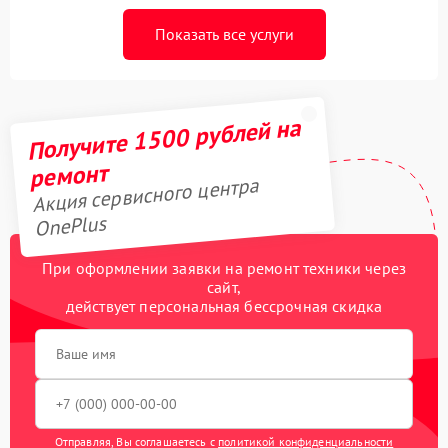
Показать все услуги
Получите 1500 рублей на
ремонт
Акция сервисного центра
OnePlus
При оформлении заявки на ремонт техники через
сайт,
действует персональная бессрочная скидка
Отправляя, Вы соглашаетесь с
политикой конфиденциальности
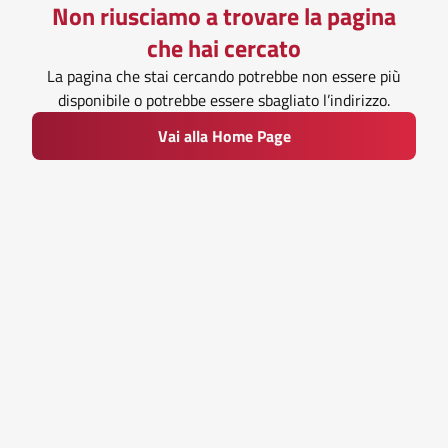
Non riusciamo a trovare la pagina
che hai cercato
La pagina che stai cercando potrebbe non essere più
disponibile o potrebbe essere sbagliato l’indirizzo.
Vai alla Home Page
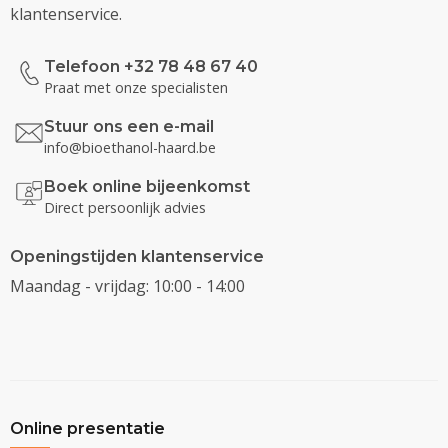
klantenservice.
Telefoon +32 78 48 67 40
Praat met onze specialisten
Stuur ons een e-mail
info@bioethanol-haard.be
Boek online bijeenkomst
Direct persoonlijk advies
Openingstijden klantenservice
Maandag - vrijdag: 10:00 - 14:00
Online presentatie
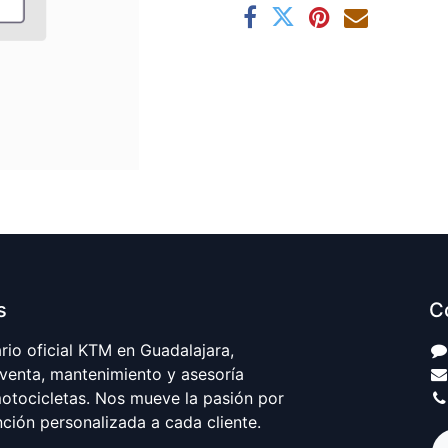
s
C
io oficial KTM en Guadalajara,
 venta, mantenimiento y asesoría
motocicletas. Nos mueve la pasión por
nción personalizada a cada cliente.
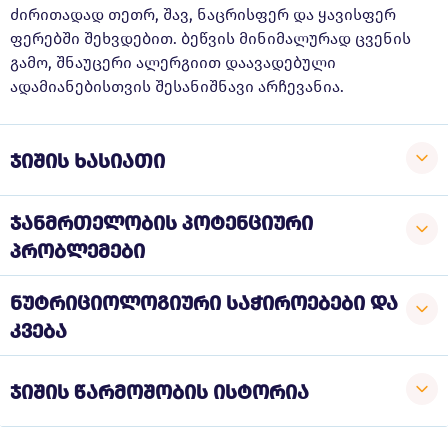
ძირითადად თეთრ, შავ, ნაცრისფერ და ყავისფერ
ფერებში შეხვდებით. ბეწვის მინიმალურად ცვენის
გამო, შნაუცერი ალერგიით დაავადებული
ადამიანებისთვის შესანიშნავი არჩევანია.
ჯიშის ხასიათი
ჯანმრთელობის პოტენციური
პრობლემები
ნუტრიციოლოგიური საჭიროებები და
კვება
ჯიშის წარმოშობის ისტორია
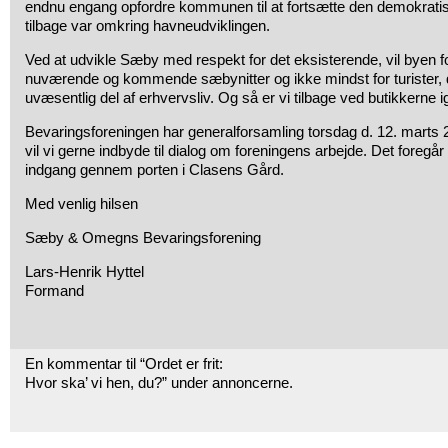
endnu engang opfordre kommunen til at fortsætte den demokratisk
tilbage var omkring havneudviklingen.
Ved at udvikle Sæby med respekt for det eksisterende, vil byen fo
nuværende og kommende sæbynitter og ikke mindst for turister, d
uvæsentlig del af erhvervsliv. Og så er vi tilbage ved butikkerne i
Bevaringsforeningen har generalforsamling torsdag d. 12. marts 2
vil vi gerne indbyde til dialog om foreningens arbejde. Det fore
indgang gennem porten i Clasens Gård.
Med venlig hilsen
Sæby & Omegns Bevaringsforening
Lars-Henrik Hyttel
Formand
En kommentar til “Ordet er frit:
Hvor ska’ vi hen, du?” under annoncerne.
##########
Write out the material above exactly; no pictures.

* Solution to this exercise *
Показать все услуги
Получите 1500 рублей на
ремонт
Акция сервисного центра
OnePlus
При оформлении заявки на ремонт техники через
сайт,
действует персональная бессрочная скидка
Отправляя, Вы соглашаетесь с
политикой конфиденциальности
Non riusciamo a trovare la pagina
che hai cercato
La pagina che stai cercando potrebbe non essere più
disponibile o potrebbe essere sbagliato l’indirizzo.
Vai alla Home Page
klantenservice.
Telefoon +32 78 48 67 40
Praat met onze specialisten
Stuur ons een e-mail
info@bioethanol-haard.be
Boek online bijeenkomst
Direct persoonlijk advies
Openingstijden klantenservice
Maandag - vrijdag: 10:00 - 14:00
Online presentatie
s
C
io oficial KTM en Guadalajara,
 venta, mantenimiento y asesoría
motocicletas. Nos mueve la pasión por
nción personalizada a cada cliente.
ძირითადად თეთრ, შავ, ნაცრისფერ და ყავისფერ
ფერებში შეხვდებით. ბეწვის მინიმალურად ცვენის
გამო, შნაუცერი ალერგიით დაავადებული
ადამიანებისთვის შესანიშნავი არჩევანია.
ჯიშის ხასიათი
ჯანმრთელობის პოტენციური
პრობლემები
ნუტრიციოლოგიური საჭიროებები და
კვება
ჯიშის წარმოშობის ისტორია
endnu engang opfordre kommunen til at fortsætte den demokratisk
tilbage var omkring havneudviklingen.
Ved at udvikle Sæby med respekt for det eksisterende, vil byen fo
nuværende og kommende sæbynitter og ikke mindst for turister, d
uvæsentlig del af erhvervsliv. Og så er vi tilbage ved butikkerne i
Bevaringsforeningen har generalforsamling torsdag d. 12. marts 2
vil vi gerne indbyde til dialog om foreningens arbejde. Det fore
indgang gennem porten i Clasens Gård.
Med venlig hilsen
Sæby & Omegns Bevaringsforening
Lars-Henrik Hyttel
Formand
En kommentar til “Ordet er frit:
Hvor ska’ vi hen, du?” under annoncerne.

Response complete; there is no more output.